ANNUITY PAYMENTS (Cont.)
• If a judgment creditor can demonstrate that the continued
payment of the judgment in installments imposes a hardship,
the court can order some or all of the remaining payments be
converted to lump sum. CPLR 5036(a).
– The burden of demonstrating this is extremely high. CPLR
5036(a).
– The amount of the lump sum is calculated as the present
value of the payments being converted. CPLR 5036(b).
• The ability of a judgment creditor to assign away his right to
future payments is also extremely limited. CPLR 5038.
• Though not specified in the statute, it is generally accepted
that annuity payments are to begin as of the date of verdict.

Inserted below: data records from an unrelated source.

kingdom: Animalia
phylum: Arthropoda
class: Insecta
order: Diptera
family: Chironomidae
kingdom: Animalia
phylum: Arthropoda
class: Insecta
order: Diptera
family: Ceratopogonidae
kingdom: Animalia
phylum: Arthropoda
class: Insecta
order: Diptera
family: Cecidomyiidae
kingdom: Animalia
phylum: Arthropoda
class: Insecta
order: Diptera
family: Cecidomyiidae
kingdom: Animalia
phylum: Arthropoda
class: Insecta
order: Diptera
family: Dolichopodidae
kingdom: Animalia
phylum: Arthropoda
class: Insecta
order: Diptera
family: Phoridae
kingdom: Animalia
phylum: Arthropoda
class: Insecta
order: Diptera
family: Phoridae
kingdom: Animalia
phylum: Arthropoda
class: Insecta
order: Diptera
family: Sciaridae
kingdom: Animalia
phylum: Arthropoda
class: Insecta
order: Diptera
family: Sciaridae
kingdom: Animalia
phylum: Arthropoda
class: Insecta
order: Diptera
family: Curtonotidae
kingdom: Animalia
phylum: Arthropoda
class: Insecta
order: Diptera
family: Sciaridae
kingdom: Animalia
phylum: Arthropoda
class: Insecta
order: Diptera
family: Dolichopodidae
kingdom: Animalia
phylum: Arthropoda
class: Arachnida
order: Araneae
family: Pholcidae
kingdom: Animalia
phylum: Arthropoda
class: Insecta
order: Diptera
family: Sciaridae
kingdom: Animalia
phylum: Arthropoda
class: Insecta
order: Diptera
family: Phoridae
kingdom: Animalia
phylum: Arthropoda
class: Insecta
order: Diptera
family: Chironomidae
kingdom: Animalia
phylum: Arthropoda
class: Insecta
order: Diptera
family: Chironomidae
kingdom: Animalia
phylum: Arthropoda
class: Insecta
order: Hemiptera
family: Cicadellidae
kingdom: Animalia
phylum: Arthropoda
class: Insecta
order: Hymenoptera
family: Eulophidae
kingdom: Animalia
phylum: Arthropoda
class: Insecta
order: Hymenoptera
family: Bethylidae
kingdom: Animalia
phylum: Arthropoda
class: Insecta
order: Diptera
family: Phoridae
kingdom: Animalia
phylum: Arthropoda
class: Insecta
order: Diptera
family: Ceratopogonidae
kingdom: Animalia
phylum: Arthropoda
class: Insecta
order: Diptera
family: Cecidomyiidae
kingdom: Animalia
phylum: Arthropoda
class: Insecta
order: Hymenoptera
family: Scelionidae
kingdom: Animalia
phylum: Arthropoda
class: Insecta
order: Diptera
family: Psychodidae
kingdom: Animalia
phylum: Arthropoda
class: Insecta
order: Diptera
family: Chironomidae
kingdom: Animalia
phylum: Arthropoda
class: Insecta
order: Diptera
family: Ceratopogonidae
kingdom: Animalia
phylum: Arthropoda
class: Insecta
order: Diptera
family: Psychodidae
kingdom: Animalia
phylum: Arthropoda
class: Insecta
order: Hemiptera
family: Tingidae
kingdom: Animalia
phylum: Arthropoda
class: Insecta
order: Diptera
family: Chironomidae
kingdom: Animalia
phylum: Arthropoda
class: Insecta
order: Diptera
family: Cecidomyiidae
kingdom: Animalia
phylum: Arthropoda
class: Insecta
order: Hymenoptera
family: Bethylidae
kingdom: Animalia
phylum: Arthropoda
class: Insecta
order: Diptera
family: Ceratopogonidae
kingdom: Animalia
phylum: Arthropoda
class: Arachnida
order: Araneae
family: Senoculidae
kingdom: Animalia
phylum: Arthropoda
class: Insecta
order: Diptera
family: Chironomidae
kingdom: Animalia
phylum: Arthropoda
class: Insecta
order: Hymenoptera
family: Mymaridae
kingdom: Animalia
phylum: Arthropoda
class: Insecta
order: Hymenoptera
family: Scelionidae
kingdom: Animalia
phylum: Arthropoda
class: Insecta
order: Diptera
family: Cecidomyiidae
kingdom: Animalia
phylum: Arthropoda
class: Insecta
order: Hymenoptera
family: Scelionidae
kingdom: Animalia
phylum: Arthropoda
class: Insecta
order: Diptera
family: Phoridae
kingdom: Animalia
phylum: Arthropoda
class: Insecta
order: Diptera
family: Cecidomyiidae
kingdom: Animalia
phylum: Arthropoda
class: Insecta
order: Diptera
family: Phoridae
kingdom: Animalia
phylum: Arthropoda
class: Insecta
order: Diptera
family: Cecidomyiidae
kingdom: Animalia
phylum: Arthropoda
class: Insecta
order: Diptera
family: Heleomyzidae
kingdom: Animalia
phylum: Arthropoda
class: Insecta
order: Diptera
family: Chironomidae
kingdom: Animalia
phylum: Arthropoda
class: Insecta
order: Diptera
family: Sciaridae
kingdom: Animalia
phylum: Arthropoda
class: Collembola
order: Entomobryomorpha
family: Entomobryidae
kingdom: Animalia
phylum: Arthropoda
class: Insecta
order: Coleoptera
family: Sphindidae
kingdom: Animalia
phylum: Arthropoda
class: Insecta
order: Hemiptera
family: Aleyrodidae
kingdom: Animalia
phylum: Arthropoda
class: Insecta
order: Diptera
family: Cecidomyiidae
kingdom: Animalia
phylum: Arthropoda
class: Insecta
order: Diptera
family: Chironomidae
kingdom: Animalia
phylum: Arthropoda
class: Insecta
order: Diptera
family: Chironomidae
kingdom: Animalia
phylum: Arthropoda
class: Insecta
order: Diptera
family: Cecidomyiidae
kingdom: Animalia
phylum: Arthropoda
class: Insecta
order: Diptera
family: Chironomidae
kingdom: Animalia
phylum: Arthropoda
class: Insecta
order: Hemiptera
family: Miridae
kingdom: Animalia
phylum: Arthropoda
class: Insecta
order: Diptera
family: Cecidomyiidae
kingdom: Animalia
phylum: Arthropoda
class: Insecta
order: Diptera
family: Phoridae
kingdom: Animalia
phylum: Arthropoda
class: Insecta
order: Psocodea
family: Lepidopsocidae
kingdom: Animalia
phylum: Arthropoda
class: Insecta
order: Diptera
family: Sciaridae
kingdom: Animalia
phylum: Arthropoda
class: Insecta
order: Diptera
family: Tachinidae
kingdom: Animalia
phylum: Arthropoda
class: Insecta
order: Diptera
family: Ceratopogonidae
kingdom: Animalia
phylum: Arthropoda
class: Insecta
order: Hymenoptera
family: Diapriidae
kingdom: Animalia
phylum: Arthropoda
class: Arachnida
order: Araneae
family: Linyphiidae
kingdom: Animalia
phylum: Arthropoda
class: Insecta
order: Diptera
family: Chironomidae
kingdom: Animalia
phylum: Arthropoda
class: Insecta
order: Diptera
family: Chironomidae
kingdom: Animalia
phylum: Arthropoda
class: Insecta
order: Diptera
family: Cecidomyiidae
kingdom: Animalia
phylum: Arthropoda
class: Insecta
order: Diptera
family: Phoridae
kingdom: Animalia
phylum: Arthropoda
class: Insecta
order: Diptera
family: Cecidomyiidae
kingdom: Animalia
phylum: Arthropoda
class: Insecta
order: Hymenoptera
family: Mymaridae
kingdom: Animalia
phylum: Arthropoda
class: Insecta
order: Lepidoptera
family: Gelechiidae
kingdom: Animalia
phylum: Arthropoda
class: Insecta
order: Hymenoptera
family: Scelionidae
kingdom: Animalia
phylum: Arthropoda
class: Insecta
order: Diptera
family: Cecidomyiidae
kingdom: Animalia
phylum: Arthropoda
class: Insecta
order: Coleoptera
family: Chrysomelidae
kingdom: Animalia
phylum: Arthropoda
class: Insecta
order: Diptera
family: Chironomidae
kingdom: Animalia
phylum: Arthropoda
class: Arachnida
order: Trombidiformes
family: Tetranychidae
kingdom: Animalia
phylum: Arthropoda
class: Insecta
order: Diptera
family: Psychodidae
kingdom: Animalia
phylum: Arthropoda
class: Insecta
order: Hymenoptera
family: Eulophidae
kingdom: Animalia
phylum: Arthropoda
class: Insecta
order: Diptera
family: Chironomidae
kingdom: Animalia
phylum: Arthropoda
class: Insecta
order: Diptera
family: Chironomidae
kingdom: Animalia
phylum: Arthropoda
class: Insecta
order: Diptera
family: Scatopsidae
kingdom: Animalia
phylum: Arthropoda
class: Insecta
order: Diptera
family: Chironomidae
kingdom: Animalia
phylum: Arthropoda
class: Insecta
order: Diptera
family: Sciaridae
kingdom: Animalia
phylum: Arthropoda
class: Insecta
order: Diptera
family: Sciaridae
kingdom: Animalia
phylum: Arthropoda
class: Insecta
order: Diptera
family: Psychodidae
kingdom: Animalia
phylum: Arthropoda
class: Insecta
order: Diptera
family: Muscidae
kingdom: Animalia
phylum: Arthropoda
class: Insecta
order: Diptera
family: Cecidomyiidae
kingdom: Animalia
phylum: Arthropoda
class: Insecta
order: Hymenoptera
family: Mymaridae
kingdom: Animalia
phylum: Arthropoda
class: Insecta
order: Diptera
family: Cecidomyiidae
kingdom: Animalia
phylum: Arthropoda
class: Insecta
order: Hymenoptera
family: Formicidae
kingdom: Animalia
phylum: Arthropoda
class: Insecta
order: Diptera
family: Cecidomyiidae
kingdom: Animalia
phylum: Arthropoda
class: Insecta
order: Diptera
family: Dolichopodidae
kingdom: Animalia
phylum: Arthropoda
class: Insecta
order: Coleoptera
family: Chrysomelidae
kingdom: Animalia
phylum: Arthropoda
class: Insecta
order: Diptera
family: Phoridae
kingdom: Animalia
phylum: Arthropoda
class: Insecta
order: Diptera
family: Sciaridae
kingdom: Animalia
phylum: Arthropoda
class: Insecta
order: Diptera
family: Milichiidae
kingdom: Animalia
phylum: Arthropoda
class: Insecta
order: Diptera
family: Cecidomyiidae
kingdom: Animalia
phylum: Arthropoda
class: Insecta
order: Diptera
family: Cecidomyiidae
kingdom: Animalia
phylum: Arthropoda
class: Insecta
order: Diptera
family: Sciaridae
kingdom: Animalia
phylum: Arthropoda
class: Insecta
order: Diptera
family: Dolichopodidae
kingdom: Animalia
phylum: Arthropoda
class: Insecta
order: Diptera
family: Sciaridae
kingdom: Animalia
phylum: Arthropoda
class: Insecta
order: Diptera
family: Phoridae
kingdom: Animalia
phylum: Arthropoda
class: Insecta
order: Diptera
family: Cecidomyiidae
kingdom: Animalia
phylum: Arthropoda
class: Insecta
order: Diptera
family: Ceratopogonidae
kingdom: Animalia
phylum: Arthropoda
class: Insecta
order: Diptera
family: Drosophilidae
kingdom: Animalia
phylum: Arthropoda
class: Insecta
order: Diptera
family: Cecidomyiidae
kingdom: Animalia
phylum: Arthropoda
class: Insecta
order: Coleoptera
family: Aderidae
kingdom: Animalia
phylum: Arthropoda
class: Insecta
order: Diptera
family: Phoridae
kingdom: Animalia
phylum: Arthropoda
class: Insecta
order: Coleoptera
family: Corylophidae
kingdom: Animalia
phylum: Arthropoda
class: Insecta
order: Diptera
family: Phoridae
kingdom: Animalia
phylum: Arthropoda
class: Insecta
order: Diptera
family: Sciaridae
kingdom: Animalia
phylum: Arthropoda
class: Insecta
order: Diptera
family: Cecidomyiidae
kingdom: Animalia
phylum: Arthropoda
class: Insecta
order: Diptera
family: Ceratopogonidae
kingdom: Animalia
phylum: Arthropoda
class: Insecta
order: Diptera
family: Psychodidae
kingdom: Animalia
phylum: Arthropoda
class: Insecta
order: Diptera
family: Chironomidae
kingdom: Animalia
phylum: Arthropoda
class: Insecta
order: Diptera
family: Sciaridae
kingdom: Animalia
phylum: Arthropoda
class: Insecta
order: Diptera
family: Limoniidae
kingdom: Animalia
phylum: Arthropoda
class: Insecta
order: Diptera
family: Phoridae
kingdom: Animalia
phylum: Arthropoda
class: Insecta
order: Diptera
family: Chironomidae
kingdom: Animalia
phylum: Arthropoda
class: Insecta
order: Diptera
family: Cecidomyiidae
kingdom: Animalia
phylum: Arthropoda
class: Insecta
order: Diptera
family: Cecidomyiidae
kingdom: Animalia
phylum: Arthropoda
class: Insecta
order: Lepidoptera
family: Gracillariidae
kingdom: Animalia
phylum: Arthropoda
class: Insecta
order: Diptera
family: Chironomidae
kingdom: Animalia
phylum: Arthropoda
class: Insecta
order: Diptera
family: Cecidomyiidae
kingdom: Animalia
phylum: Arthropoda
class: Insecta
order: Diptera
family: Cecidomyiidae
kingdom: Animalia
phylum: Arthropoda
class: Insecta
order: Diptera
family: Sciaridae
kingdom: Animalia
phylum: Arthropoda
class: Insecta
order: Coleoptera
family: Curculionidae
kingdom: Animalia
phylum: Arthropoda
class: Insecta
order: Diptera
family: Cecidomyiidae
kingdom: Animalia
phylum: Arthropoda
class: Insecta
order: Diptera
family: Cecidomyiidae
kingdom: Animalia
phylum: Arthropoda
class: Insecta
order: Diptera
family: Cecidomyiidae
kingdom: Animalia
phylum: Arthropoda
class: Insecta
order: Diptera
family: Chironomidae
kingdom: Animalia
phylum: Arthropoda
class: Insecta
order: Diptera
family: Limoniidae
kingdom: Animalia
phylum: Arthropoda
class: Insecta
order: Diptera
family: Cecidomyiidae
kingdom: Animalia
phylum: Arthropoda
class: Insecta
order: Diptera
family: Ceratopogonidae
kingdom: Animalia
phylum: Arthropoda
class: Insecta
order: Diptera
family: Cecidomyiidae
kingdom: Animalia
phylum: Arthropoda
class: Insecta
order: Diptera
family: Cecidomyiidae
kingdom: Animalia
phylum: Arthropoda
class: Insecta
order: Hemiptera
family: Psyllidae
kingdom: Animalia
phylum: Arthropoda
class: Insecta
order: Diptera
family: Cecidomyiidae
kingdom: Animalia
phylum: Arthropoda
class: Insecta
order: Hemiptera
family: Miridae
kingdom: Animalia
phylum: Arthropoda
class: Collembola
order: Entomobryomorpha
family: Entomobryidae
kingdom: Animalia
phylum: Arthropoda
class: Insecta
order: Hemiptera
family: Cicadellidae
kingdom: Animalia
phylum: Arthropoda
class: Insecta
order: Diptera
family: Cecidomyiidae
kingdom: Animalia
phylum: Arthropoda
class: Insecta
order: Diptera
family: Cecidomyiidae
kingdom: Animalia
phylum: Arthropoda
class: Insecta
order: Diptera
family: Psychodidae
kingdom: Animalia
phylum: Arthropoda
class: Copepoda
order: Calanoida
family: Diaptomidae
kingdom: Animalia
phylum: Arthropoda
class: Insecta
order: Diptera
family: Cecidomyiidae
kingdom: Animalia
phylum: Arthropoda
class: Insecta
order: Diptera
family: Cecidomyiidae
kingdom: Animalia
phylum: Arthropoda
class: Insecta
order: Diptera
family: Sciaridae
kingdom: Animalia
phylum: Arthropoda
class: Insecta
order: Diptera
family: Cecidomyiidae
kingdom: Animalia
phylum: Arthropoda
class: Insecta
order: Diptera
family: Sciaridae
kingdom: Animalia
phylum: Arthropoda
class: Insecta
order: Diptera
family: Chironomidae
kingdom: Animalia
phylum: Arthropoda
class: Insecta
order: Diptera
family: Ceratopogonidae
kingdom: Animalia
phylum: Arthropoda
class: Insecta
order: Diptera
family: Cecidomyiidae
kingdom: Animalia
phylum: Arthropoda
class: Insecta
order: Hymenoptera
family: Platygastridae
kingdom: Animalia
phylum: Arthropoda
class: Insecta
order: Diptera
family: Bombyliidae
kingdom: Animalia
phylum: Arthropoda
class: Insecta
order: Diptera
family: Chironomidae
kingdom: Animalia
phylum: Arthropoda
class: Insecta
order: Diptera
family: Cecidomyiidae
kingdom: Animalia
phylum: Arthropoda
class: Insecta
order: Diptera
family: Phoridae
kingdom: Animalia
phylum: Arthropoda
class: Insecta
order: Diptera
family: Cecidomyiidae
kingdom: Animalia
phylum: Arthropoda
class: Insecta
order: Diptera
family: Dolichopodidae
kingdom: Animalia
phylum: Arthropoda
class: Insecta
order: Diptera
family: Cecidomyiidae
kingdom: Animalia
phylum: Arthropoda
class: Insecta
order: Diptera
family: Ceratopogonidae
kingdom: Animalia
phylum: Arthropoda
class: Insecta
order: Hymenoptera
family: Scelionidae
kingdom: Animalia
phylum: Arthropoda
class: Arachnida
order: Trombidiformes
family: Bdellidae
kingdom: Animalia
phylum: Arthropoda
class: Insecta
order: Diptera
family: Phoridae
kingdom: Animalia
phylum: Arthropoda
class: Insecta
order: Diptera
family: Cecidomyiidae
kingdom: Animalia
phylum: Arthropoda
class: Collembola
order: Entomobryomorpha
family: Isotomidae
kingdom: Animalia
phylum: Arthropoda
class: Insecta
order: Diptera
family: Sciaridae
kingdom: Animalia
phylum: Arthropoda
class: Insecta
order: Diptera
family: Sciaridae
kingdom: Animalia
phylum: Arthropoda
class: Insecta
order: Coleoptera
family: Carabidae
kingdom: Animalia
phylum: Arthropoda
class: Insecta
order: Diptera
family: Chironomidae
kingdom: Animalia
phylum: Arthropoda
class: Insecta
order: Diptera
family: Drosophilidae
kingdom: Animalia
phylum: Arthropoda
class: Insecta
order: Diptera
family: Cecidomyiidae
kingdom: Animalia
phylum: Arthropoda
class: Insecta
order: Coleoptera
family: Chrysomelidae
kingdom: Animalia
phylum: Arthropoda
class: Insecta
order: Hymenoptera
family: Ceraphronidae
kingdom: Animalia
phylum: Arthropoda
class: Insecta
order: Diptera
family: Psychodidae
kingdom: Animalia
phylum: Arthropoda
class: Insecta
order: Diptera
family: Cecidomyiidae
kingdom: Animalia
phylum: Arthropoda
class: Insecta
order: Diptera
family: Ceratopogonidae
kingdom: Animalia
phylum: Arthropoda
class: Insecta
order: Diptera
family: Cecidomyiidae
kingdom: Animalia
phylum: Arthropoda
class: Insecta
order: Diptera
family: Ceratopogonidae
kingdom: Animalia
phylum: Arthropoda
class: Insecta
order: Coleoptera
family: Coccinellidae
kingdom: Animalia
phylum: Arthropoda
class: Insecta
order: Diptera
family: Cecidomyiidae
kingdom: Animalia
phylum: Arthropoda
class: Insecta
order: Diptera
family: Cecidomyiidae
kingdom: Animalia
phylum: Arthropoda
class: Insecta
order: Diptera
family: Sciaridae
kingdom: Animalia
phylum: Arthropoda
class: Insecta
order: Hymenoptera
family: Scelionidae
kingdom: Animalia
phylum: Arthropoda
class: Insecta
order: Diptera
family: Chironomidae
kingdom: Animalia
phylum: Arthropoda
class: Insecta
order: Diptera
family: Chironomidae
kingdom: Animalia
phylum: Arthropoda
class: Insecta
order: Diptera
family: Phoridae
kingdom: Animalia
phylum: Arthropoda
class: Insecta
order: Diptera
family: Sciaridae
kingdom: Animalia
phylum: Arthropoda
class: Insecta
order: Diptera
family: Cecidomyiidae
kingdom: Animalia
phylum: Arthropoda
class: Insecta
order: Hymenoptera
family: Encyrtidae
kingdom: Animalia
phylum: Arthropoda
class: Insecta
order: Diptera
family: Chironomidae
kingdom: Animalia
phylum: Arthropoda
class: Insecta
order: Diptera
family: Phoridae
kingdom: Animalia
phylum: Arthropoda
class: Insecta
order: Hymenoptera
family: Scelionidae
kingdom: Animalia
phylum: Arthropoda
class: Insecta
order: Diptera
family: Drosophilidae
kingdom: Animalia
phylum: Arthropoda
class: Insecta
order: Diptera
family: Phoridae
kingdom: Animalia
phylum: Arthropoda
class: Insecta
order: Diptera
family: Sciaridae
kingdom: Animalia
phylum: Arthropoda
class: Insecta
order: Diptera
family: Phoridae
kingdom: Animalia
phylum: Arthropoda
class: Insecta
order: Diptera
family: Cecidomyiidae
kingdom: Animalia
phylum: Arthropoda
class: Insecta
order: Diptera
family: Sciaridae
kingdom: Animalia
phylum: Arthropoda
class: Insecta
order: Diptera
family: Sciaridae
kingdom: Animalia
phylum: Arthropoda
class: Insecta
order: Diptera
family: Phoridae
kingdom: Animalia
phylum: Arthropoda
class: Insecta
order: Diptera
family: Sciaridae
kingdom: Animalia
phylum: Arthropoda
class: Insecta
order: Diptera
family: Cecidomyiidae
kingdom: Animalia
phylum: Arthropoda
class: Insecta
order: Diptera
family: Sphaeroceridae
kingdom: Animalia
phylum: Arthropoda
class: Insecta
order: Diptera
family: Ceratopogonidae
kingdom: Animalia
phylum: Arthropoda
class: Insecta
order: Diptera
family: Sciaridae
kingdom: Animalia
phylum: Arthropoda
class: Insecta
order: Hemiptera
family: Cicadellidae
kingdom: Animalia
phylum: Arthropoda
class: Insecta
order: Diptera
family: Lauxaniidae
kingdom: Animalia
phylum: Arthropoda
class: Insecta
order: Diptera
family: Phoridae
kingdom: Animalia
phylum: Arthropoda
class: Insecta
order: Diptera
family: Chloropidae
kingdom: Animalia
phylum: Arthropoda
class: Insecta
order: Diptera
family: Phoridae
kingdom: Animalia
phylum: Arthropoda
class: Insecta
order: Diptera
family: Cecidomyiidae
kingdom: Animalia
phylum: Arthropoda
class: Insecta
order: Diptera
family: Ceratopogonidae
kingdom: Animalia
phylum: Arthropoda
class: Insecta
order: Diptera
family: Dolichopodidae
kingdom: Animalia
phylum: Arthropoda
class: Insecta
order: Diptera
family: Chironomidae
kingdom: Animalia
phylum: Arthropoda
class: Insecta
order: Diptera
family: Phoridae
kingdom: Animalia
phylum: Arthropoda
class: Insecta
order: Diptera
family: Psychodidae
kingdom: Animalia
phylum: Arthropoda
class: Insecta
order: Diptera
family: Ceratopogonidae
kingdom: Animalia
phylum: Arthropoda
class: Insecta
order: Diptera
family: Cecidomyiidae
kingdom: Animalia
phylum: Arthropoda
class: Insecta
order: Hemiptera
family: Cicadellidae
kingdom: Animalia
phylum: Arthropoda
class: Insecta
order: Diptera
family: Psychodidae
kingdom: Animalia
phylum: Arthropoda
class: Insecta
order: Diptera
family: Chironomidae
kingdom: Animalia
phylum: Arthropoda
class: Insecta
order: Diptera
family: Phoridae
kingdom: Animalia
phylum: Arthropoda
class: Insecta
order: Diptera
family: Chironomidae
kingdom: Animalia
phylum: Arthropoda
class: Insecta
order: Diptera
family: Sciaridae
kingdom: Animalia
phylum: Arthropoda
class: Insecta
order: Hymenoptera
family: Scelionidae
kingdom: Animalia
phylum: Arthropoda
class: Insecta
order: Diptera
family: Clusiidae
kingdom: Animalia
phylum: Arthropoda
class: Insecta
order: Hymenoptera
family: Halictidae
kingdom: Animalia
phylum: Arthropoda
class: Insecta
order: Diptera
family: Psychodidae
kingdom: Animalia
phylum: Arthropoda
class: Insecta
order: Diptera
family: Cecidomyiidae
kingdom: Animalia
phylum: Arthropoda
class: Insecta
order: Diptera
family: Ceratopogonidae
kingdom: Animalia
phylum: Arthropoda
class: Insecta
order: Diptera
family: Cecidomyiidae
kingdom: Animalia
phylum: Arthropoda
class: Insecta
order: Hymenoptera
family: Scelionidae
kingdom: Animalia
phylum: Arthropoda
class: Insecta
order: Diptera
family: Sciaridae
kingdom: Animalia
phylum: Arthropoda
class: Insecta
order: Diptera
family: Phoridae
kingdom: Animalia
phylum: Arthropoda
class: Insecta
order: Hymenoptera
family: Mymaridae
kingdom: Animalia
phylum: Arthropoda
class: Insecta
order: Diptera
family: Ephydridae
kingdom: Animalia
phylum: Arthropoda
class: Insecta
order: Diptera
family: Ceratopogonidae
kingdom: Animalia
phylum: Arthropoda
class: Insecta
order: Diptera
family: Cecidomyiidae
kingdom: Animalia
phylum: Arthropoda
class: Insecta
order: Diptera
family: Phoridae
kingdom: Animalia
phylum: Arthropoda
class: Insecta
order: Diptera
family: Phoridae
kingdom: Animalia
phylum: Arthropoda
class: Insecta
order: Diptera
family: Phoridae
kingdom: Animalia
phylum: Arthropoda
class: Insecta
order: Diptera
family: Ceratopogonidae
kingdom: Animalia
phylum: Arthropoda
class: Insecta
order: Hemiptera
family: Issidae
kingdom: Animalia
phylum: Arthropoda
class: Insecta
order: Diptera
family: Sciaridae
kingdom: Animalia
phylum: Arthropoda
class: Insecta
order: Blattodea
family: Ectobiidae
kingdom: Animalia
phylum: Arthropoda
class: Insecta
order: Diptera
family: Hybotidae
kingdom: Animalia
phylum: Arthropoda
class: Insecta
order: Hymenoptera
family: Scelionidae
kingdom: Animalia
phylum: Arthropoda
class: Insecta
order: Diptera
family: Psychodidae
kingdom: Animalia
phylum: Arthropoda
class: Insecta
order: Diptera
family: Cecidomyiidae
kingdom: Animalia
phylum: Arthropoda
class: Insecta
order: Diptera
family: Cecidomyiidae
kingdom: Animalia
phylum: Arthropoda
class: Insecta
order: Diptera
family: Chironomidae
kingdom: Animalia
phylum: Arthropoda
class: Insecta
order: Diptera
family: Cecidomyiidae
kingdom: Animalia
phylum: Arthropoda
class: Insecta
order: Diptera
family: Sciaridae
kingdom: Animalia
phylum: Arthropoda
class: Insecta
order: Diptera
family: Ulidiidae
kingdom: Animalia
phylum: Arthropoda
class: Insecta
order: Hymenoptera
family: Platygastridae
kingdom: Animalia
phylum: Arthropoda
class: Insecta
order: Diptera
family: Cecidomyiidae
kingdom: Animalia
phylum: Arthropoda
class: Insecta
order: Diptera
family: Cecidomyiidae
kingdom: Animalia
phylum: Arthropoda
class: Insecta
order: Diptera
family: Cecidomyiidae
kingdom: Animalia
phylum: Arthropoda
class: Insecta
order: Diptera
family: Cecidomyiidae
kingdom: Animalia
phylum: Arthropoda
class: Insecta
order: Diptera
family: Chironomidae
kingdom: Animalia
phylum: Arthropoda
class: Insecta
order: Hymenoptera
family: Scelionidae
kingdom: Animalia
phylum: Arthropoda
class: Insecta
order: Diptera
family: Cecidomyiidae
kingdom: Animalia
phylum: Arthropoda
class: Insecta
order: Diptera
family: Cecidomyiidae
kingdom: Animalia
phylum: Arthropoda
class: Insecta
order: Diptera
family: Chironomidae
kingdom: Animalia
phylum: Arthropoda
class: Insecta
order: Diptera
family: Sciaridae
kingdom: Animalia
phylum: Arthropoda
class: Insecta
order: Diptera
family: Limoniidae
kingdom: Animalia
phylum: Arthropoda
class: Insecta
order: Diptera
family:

See, e.g., Garcia v. NYCHHC, 299 A.D.2d 361, 750 N.Y.S.2d 595 (1st Dept. 2002).
SETTLEMENT
• Nothing in Articles 50-A or 50-B affects the rights of the parties to settle a
claim in any manner they see fit, even after a structured judgment is
entered. CPLR 5037.
• In fact, as a matter of practice, very few verdicts are actually paid in
accordance with the structured judgment statutes.
– “[T]he paucity of reported cases under Articles 50-A and 50-B indicates that settlements
are commonplace, notwithstanding the numerous opportunities these articles present for
disagreement.” Thomas F. Gleason, Practice Commentaries to CPLR Article 50-A &
Article 50-B (McKinney 2007).
– Further, “no Judge will dissuade the parties from stipulating to a judgment, even if it
varies from the statutory provisions.” Ibid.
• Familiarity with Articles 50-A and 50-B is important to any settlement
discussions where future damages are involved, because a verdict is
generally the best or worst case scenario (depending upon which side), and
it is vital to know, at least generally, what winning or losing would entail.